Tom Burnet, managing director of the Edinburgh-based software developer Cedalion, said there has always been a nervousness about outsourcing development work, especially if a close dialogue between developer and client proves difficult to maintain.
With Cedalion developing financial-services applications for clients such as Insurance Direct, Royal Bank of Scotland and Abbey National, Burnet suggested that even “being 15 minutes from the customer can often make communication difficult”.
He said: “Software development is riddled with problems and it can be difficult to complete development successfully. It’s incredibly complicated to understand a customer’s business and then deliver something that meets the requirements they have. It’s not just India, but carrying out development anywhere that isn’t local makes it difficult to maintain a dialogue with the customer throughout the job.”
There have been suggestions that the recent collapse of MoTech, an Indian firm that had ambitious plans to create a European development centre in Livingston, West Lothian, was a sign that the outsourcing model may be flawed.
Backed by some of the shareholders of Reliance of India, MoTech went on a hiring spree and had targeted 100 staff by the year’s end and sales of £150m within five years. Six months later, it gave up the ghost and closed its Livingston development centre, with the loss of 62 jobs.
But Phil Britton, an experienced software developer and head of Mastek’s Scottish operations, says that he does not believe the closure indicates any weaknesses in the offshore outsourcing model. “Their overheads were way too high and they had recruited a lot of very expensive people but did not have enough money coming in.
“They had no track record and they hadn’t got the infrastructure in place. Given our own value-for-money model of keeping overheads to a minimum, we could not see how they would be able to compete.”
India’s software gurus argue that a combination of IT connectivity has brought about the death of distance and that service contracts – expected to be one key element of their growth – do not require the same close dialogue as the development of business-critical high-end software.
Cast said that, on every project for a UK client, IT experts located in Mastek’s Indian development centres are matched on a one-for-one basis with someone working on-site at the client’s UK premises. “There are parallels with the ‘buddy’ system used in diving,” he said.
“I’m very patriotic. This is not a threat to the UK. It is just a threat to UK contractors.
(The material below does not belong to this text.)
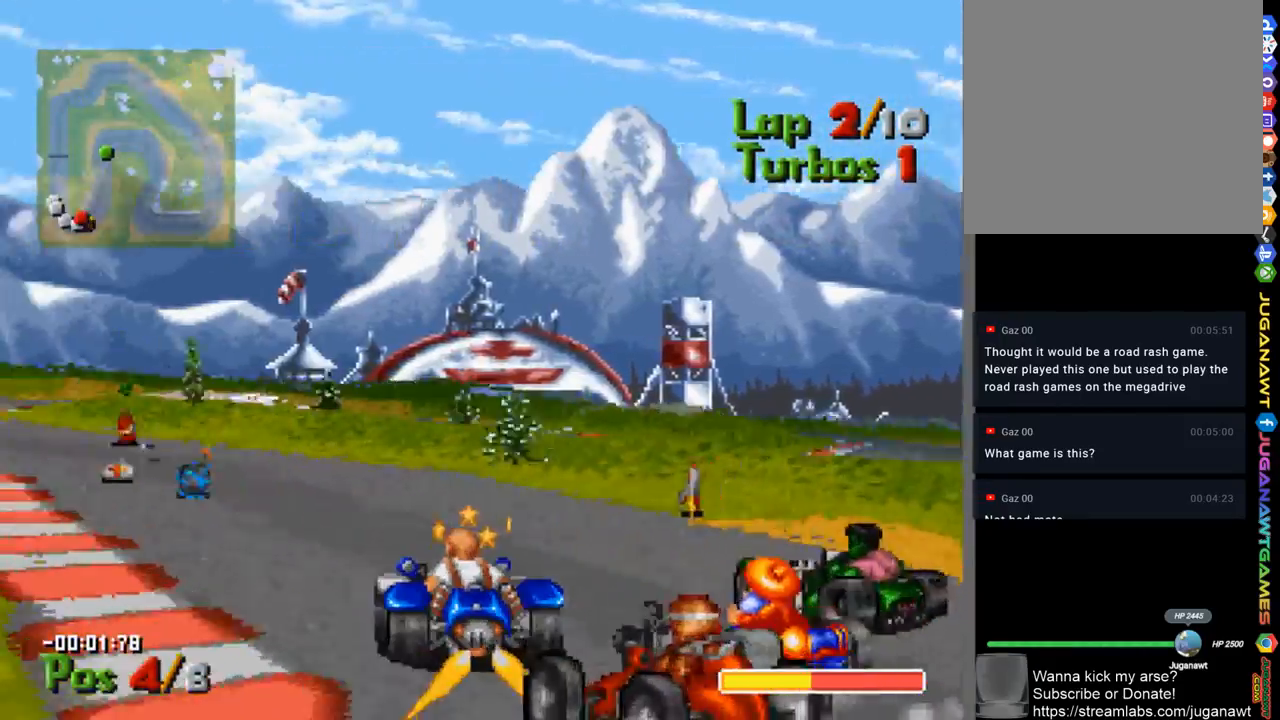
{"buttons": ["A"], "left_stick": "center", "right_stick": "center", "events": [[200, "DPAD_LEFT", "up"], [267, "DPAD_LEFT", "down"], [367, "DPAD_LEFT", "up"]]}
They simply do not have enough people to fulfil the demand. There is shortfall of 220,000 qualified IT staff in the UK and 22,000 in Scotland. What we can provide is a virtual IT department that can be topped up at short notice.”
Expensive software development disasters are common among big corporates, but they tend to receive very little publicity. Software outsourcing itself has produced its fair share. But, ultimately, although fears about distance are valid, the creation of bug-ridden software that is both late and over budget can still seemingly be achieved with relative ease by software companies working in the pockets of major clients.
India’s politicians are becoming excited about the scale of the opportunity. Some believe the info-tech industry could help eradicate the country’s trade deficit, especially if the market reaches $50bn (£35bn) by 2008. With tens of thousands of skilled, English-speaking IT staff expected to return to India this year as more job layoffs hit America, India’s IT players will clearly find themselves even more capable of handling foreign clients’ software contracts.